PASSAGE:

House debates
Thursday, 30 May 2024
Questions without Notice
Early Childhood Education
3:06 pm
Anne Aly (Cowan, Australian Labor Party, Minister for Early Childhood Education) Share this | Hansard source
I thank the member for Aston for her question. I thoroughly enjoyed visiting Aston with the member for Aston some months ago. We got to visit an early childhood education centre and, importantly, we also spoke to some of the young people taking advantage of our fee-free TAFE to do an early childhood education and care certificate.
This government's No. 1 priority is cost-of-living relief for every Australian through tax cuts, when they're at the doctors, through energy relief and, of course, through cheaper child care. We're listening to early childhood educators and workers and we're taking tangible actions to ease their cost-of-living pressures. For too long this sector was forgotten and neglected by those opposite. I'm proud to say that this government has made an historic commitment to contribute funding towards a wage increase for early childhood workers. It's a critical first step in delivering our ambition and our vision for a universal early childhood education and care system. We know that we can't do that without a strong and sustainable early learning workforce.

SET EXERCISE 1:
In the Hansard excerpt, what does the minister name as the government's No. 1 priority?
SET EXERCISE 2:
Reproduce the stretch of the Hansard excerpt from "This government's No." through "early learning workforce.".

SUPPLIED MATERIAL:

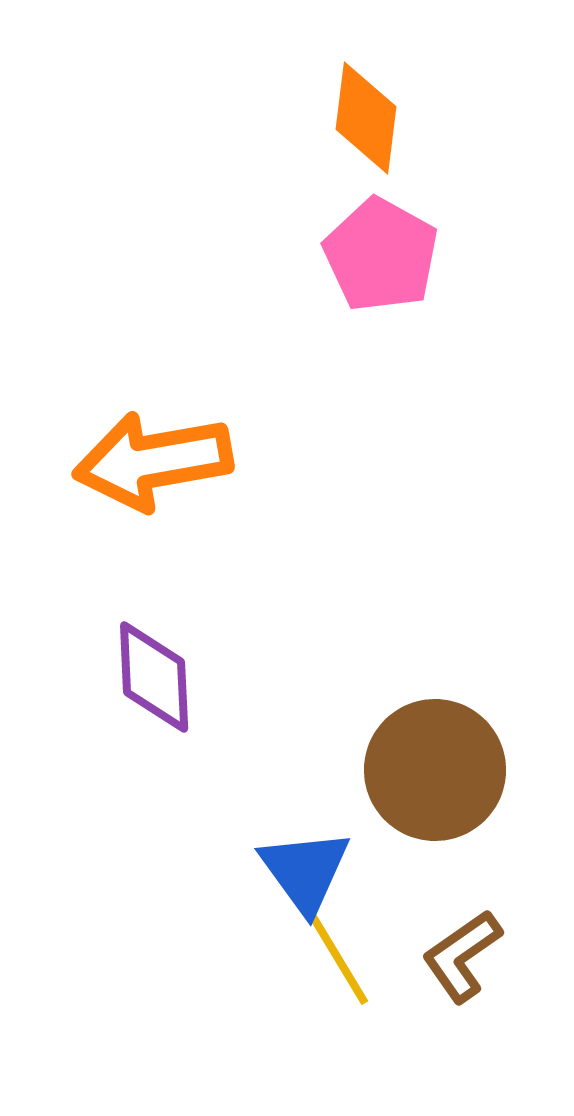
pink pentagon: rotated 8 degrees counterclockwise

RESULT 1:
Cost-of-living relief for every Australian.

RESULT 2:
This government's No. 1 priority is cost-of-living relief for every Australian through tax cuts, when they're at the doctors, through energy relief and, of course, through cheaper child care. We're listening to early childhood educators and workers and we're taking tangible actions to ease their cost-of-living pressures. For too long this sector was forgotten and neglected by those opposite. I'm proud to say that this government has made an historic commitment to contribute funding towards a wage increase for early childhood workers. It's a critical first step in delivering our ambition and our vision for a universal early childhood education and care system. We know that we can't do that without a strong and sustainable early learning workforce.